Apple’s success with the iPhone and the explosion of activity surrounding its App Store has driven other handset makers, including Nokia and RIM to reveal plans for their own stores – and has thrown a firework under mobile application developer’s chairs, who find themselves busier than ever – and they’re thankful.

Internet News reports Albert Chu, vice president of global marketing and alliances for mobile software developer, Access Systems, is over the moon at the new entente between mobile makers, carriers and developers. Apple has driven a liberalisation in the market that – realistically – has opened up opportunity across the whole sector.

Chu said, "Our key customers are saying, ‘Make our phone like the iPhone’. There are a lot of things we’ve been trying to sell them in terms of touch and other ideas we’ve tried to peddle, but these are pretty conservative companies. The iPhone has been a disruptive force."

At HP too, the iPhone bell is callinlg, with product marketing man Kurt Kruger remarking, "Thanks to Apple for raising the bar to the mobile operators around the world and helping them really understand that they need to evolve their business practices a bit."

(And yeah, there’s continued rumours HP plans its own iPhone competitor, though there is a danger we’re seeing a repeat of the iPod here, with all devices not being an iPod eventually lumped into a pile called ‘failed iPod killers’. History repeats itself, after all).

Returning to the Internet News report,"Because of Apple’s success, "every platform will have a centralized distribution for applications," said Greg Yardley, CEO of Pinch Media, You’ll see a variety of App stores."

The evolution of touch and mobile application development is very real.
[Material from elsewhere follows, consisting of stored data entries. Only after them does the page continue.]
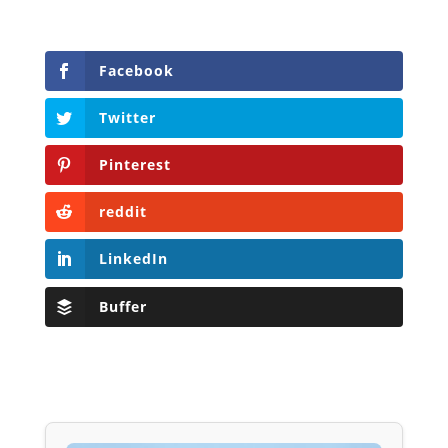
Facebook
Twitter
Pinterest
reddit
LinkedIn
Buffer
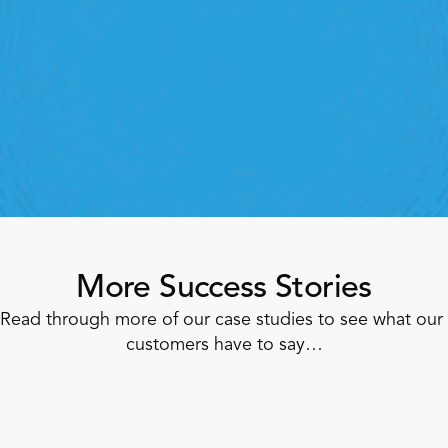
StoreForce
roving labor, tasks and overall execution is just a 
lick away. Book a demo today and see what the 
ht retail workfroce manageemnt software can do 
for your teams
Speak To A Retail Expert 
More Success Stories
Read through more of our case studies to see what our 
customers have to say…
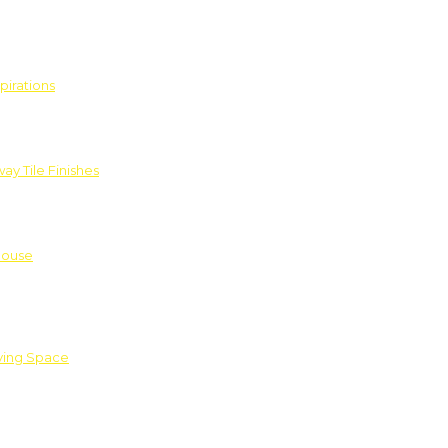
pirations
ay Tile Finishes
House
iving Space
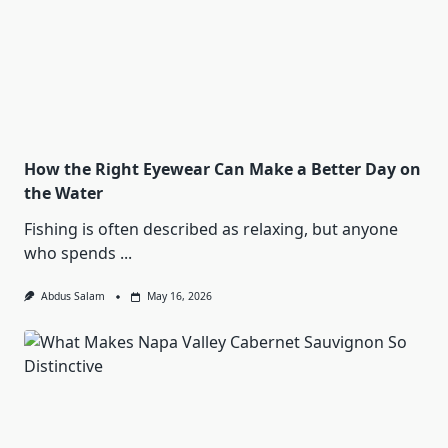
How the Right Eyewear Can Make a Better Day on
the Water
Fishing is often described as relaxing, but anyone
who spends
...
Abdus Salam
May 16, 2026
As we reported yesterday (‘South Park App’s a comedy as iPhone gold rush booms‘), the mobile ads market’s about to grow into a $12 billion business by 2012, up $10 billion on what it’s worth today. And that’s the cash that’s driving developers to get into mobile right now. And a criticism really of the mobile sector, which somewhat complacently required the entrance of Apple into the business in order to rise to the challenge of innovation.